After another solid season in 1964 that had him land sixth on the MVP list, Ward’s production fell off drastically thereafter. A back injury can be partly to blame, as the left-handed hitter failed to bat above .250 for the rest of his Chicago tenure. He would appear in just 84 games in 1966 before playing regularly as a left fielder in 1967 and again at third base in 1968. He was eventually traded to the Yankees in December 1969 for pitcher Mickey Scott and would finish his career in the Bronx.
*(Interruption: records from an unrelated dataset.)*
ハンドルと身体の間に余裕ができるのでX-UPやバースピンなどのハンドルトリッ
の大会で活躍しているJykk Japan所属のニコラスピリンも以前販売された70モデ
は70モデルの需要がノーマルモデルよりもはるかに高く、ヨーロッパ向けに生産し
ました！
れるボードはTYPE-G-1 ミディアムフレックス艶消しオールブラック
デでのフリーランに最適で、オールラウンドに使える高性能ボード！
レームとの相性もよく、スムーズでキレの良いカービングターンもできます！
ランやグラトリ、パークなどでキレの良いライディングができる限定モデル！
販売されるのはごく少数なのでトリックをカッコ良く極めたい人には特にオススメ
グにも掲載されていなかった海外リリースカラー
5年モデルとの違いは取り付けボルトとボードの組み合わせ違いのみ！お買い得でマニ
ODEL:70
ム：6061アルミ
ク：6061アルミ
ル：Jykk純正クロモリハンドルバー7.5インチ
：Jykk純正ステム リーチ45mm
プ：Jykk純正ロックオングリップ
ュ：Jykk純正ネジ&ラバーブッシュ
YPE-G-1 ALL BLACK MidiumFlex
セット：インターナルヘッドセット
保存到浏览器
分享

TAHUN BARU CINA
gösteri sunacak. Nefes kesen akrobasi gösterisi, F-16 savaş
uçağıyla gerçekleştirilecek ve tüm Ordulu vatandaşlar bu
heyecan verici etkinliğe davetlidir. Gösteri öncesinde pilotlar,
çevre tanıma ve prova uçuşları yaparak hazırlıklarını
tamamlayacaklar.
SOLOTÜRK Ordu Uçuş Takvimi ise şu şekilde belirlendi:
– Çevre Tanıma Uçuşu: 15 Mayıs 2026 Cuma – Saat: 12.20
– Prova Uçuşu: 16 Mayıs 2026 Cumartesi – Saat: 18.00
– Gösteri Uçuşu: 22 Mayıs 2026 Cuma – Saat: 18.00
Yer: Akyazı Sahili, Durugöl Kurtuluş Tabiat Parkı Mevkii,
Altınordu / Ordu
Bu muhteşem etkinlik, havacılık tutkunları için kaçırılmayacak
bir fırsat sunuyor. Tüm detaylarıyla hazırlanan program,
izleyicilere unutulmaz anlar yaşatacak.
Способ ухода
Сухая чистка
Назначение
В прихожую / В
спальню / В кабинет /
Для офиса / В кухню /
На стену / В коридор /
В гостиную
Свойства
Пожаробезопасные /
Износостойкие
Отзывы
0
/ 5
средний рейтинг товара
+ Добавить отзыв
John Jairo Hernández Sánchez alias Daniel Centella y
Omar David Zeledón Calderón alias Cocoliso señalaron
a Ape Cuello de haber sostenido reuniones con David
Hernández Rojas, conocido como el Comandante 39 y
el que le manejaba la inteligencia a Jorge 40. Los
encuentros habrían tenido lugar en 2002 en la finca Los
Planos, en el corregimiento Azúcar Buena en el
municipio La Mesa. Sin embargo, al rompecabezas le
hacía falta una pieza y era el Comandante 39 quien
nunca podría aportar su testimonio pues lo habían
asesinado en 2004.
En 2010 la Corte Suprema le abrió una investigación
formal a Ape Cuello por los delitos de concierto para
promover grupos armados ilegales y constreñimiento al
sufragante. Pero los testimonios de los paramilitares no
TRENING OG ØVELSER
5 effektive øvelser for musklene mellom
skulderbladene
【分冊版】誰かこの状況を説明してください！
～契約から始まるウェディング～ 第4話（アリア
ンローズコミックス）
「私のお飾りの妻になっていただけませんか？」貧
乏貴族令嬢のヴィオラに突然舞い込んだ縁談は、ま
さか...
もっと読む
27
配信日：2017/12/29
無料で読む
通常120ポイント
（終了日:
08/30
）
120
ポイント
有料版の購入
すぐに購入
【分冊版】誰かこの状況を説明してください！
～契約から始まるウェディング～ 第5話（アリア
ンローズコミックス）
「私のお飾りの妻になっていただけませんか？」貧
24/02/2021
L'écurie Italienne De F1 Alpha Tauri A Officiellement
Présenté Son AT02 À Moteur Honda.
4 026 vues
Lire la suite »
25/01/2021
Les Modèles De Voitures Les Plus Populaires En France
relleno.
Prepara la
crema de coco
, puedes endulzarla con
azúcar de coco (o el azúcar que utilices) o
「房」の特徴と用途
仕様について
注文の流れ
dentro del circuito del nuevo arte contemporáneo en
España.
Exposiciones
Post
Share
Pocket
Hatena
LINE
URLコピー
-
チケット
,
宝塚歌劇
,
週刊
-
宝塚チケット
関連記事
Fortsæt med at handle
By the time of his retirement, Ward amassed a .254/.339/.405 (776-for-3060) slash with 136 doubles, 98 home runs, 427 RBI, .744 OPS, and 20.2 WAR. He would remain in the Yankees organization as a minor-league manager (1972-1977), coached for a season as a member of Bobby Cox’ staff in Atlanta, and then returned to coach his hometown Portland Beavers of the Pacific Coast League. Ward was also named to the Canadian Baseball Hall of Fame, Oregon Sports Hall of Fame, and the Chicagoland Sports Hall of Fame.
The entire Sox On 35th team sends our condolences to Ward’s family, friends, and teammates during this difficult time.